(Items from a data source)
################

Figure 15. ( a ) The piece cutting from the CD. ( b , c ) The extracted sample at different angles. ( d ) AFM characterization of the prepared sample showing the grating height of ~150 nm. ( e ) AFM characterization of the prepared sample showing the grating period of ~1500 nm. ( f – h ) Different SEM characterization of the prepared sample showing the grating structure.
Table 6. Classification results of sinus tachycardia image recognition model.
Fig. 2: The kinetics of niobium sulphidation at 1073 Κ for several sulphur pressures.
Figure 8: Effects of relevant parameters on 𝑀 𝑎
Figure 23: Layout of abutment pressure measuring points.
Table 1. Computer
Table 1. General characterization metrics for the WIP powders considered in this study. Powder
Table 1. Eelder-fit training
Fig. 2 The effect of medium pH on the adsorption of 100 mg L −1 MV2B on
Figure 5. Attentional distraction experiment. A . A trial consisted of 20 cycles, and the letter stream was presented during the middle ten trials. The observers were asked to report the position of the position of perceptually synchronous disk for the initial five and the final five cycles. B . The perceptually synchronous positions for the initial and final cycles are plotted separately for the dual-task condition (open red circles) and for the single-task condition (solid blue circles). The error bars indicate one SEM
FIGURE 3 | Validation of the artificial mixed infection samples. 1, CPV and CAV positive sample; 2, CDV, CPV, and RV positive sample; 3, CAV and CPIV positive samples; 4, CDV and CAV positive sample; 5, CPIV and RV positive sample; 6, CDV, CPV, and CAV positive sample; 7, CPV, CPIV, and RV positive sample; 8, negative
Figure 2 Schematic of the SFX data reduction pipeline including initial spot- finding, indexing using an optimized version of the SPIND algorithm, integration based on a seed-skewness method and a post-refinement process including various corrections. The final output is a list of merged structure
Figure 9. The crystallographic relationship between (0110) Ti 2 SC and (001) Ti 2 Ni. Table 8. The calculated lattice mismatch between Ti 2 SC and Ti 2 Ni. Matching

################

PROBLEM REQUIREMENTS: Go through the entries above and report how many lines hold the word "final". Nothing but the number is needed.

RESULT OF THIS EXERCISE: 2